··· Text for analysis

5. A prosthetic for promoting healing of damaged tissue after surgery, the device comprising: a proximal anti-adhesion layer that is at the time of implantation fluidically impermeable, a distal anti-adhesion layer, and a tissue scaffold layer joining said anti-adhesion layers which is: (a) substantially-smooth on external proximal and distal sides; (b) substantially porous between said anti-adhesion layers; (c) proximal and distal layers are constructed of a resorbable polymer; and (d) the interior portion of which is porous to provide a scaffold for tissue regeneration of damaged tissue in the mammalian body.

6. The prosthetic of claim 5 wherein the periphery is reinforced and of sufficient tear strength to retain sutures.

7. The prosthetic of claim 5 wherein said interior portion is at least partially comprised of polymeric material which is non-absorbable.

8. The prosthetic of claim 5 wherein the interior sides of said distal and proximal layers possess protuberances designed to engage tissue.

9. The prosthetic of claim 5 wherein the interior side of said anti-adhesion layer possesses protuberances designed to engage tissue.

10. The prosthetic of claim 5 wherein the said distal layer is substantially larger in area than the said proximal layer such that the prosthetic of claim 2 can adhere to an incision site prior to incision.

11. The prosthetic of claim 5, further comprising (e) equipped with tissue fixing protuberances on internal proximal and distal sides and (f) the distal layer is larger in area than the proximal layer.

······
··· Raw data

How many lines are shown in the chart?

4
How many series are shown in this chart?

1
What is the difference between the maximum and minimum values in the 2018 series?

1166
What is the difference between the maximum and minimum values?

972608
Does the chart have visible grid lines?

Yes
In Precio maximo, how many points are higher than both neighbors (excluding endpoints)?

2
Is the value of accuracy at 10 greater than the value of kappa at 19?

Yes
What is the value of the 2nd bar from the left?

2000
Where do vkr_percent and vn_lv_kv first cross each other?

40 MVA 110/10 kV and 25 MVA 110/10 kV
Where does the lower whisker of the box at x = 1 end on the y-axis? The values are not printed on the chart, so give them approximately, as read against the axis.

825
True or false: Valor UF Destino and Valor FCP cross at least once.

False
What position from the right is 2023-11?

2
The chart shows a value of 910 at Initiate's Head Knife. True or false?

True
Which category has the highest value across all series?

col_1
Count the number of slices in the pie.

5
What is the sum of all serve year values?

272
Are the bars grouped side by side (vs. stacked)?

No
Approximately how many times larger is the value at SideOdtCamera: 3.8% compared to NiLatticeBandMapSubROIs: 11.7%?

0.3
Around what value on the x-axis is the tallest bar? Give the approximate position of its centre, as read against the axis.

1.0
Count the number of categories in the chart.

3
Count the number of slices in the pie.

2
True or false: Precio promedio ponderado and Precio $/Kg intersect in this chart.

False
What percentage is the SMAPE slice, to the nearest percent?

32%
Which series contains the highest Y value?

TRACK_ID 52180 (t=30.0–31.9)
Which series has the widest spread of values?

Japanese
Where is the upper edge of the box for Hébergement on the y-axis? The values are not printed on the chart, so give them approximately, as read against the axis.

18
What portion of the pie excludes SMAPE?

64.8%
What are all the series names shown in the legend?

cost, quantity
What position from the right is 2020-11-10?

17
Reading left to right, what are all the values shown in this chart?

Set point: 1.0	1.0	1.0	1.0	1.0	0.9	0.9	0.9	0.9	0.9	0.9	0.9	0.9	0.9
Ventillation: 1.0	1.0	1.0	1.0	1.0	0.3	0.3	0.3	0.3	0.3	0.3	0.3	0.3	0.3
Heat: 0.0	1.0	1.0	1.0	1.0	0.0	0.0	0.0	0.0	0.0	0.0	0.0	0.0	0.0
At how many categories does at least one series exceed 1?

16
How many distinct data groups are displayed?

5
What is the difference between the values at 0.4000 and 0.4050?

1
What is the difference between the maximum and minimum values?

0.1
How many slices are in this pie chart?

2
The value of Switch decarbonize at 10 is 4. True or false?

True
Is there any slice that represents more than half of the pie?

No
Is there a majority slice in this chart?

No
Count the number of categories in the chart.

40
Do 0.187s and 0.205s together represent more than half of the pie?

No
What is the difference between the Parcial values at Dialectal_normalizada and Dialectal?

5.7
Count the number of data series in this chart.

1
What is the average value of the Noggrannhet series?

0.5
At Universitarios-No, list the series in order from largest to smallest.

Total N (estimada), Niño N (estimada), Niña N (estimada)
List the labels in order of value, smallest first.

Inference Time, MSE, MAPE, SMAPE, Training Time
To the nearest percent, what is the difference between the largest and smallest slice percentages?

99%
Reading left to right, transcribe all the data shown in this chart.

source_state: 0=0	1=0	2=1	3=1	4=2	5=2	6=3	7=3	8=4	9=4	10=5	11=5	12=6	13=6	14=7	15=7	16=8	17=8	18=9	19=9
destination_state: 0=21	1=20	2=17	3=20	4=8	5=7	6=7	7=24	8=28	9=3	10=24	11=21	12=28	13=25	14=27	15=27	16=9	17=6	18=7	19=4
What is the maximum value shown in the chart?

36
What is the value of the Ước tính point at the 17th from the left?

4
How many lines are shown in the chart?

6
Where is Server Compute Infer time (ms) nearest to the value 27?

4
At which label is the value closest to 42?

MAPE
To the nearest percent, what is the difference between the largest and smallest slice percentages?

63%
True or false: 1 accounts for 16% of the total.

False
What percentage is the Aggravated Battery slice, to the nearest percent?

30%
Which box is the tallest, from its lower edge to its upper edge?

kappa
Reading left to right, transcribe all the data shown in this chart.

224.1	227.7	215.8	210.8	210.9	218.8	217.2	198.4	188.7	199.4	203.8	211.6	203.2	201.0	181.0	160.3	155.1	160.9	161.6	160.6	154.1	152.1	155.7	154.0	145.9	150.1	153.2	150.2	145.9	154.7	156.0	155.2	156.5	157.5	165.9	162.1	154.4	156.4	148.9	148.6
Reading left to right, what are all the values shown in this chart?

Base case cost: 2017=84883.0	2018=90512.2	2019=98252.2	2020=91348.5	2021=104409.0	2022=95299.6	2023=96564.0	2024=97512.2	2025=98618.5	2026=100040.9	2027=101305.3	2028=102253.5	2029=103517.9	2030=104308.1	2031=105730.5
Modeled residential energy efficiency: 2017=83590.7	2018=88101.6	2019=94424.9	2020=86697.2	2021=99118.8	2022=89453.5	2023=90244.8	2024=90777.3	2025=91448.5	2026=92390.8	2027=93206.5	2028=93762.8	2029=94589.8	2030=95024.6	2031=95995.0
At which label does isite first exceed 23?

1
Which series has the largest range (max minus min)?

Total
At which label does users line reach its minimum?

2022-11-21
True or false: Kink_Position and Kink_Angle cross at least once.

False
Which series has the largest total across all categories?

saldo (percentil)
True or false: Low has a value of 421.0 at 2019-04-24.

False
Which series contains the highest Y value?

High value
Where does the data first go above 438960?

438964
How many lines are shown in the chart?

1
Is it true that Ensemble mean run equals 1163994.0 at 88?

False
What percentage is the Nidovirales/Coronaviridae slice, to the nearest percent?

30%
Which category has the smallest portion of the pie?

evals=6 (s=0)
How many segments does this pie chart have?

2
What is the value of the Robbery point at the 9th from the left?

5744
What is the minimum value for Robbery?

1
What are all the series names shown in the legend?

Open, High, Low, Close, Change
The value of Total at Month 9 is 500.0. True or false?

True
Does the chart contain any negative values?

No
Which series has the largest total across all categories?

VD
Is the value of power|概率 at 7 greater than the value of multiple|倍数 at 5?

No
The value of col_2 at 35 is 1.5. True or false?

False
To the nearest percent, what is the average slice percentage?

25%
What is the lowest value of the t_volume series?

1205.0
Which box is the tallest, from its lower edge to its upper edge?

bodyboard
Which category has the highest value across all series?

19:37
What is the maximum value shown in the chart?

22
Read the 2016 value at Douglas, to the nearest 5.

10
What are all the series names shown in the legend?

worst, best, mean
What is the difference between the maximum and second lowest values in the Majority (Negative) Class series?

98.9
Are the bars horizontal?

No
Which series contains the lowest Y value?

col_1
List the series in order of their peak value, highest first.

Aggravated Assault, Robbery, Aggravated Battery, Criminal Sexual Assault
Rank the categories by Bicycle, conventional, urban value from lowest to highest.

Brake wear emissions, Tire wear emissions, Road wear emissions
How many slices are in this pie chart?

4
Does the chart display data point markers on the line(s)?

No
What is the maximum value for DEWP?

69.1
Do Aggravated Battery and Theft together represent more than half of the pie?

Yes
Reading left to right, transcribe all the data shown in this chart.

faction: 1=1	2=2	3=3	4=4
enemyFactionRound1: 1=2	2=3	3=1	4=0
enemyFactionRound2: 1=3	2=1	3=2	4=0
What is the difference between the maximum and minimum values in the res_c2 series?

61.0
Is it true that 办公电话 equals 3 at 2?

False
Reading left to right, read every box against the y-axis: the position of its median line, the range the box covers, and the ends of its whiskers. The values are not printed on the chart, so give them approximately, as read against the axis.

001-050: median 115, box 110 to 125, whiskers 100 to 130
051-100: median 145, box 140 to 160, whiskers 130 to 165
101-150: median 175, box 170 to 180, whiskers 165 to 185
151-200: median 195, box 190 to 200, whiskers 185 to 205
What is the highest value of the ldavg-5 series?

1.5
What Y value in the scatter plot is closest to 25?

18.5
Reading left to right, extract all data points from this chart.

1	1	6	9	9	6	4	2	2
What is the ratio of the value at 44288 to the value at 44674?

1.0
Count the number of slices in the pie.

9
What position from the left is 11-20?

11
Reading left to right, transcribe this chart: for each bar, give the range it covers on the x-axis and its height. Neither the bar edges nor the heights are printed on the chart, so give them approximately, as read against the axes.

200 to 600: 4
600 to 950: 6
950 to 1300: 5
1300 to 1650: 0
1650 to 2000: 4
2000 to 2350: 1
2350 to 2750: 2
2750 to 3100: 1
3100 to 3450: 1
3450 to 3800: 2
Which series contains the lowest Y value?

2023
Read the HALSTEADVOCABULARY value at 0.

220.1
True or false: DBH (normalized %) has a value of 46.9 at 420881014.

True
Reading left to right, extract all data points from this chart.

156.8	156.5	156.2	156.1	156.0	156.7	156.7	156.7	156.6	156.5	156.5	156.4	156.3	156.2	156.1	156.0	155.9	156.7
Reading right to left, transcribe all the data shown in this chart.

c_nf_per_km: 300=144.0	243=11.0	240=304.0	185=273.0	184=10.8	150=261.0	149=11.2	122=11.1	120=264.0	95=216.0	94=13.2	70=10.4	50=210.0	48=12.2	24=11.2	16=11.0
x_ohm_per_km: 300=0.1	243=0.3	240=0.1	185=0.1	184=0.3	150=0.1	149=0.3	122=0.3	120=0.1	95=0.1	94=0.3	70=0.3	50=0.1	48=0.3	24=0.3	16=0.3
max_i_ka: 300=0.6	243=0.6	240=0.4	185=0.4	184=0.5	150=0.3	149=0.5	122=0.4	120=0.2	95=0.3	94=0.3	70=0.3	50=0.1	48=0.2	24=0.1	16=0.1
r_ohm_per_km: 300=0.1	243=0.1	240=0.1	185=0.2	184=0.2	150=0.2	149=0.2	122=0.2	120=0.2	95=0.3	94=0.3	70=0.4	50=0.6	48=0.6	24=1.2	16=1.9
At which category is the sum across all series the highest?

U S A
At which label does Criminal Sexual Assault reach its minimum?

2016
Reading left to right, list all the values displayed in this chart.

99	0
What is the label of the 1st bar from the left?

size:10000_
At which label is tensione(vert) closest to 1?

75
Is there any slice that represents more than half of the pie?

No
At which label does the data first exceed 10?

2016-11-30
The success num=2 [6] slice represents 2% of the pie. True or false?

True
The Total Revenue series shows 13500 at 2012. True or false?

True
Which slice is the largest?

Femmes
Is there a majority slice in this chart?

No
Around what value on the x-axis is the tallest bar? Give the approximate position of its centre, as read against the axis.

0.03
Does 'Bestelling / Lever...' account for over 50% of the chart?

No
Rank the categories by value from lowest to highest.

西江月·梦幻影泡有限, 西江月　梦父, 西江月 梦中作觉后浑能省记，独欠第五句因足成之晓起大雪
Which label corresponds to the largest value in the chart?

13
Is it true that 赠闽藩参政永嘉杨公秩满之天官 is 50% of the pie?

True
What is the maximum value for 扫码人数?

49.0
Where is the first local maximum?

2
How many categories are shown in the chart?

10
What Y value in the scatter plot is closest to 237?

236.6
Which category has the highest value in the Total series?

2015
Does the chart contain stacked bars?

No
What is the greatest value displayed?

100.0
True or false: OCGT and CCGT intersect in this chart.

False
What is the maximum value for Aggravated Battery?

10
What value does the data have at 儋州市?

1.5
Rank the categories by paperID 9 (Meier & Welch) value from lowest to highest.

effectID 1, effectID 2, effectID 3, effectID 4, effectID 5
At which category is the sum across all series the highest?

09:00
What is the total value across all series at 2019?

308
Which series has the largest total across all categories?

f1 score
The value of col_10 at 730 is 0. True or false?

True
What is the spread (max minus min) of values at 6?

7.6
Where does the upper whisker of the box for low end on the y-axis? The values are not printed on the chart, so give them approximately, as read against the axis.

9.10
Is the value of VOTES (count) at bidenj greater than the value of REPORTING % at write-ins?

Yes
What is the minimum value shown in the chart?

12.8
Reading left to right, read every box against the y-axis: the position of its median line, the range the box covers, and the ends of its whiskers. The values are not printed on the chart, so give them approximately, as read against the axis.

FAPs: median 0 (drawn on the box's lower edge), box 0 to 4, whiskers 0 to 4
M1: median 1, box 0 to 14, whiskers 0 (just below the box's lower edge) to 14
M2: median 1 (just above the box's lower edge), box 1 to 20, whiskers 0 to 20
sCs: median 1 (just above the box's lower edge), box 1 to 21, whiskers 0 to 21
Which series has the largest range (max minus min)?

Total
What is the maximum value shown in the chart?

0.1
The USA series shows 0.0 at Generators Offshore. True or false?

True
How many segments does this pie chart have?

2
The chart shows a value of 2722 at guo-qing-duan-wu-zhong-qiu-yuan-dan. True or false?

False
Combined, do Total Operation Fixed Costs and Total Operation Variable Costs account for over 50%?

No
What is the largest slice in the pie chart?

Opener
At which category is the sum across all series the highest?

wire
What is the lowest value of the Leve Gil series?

······

* _To do_
Write what comes next in the patent claims on the anti-adhesion prosthetic above, starting right after claim 11.

* _Result of the task_
12. A method utilizing the prosthetic of claim 11 comprising the steps of: a) fixing said prosthetic to a tissue layer, b) lifting said tissue layer by lifting said prosthetic, c) creating a defect in said tissue layer through said prosthetic, d) inverting said proximal layer to engage said tissue layer between said proximal and distal layers of said prosthetic, e) fixing said tissue layer between said proximal and distal layers of said prosthetic, f) conducting a surgical procedure through said defect, and g) closing said defect in said tissue layer by closing said defect in said prosthetic.

13. The prosthetic of claim 11 wherein the periphery is reinforced and of sufficient tear strength to retain sutures.

14. A prosthetic for promoting, healing of damaged tissue after an open heart surgery, the device comprising: a fluidically sealing membrane, which is comprised of: (a) a substantially-smooth first absorbable layer; (b) a substantially-smooth third absorbable layer; (c) a porous second layer binding together said first and third layers to provide a scaffold for tissue regeneration; and (d) adapted so that said first and third layers are resorbed into the mammalian body after said second layer ingrows with tissue forming a fluidically sealed layer of living tissue.

15. A prosthetic of claim 14 wherein said first and third layers are resorbed within 6 to 18 months and said second layer is resorbed after said first and third layers are resorbed.

16. The prosthetic of claim 14 wherein the step of placing the prosthetic in a patient is effective to attenuate tissue adhesion between the epicardium and the prosthetic and between external tissue and the prosthetic.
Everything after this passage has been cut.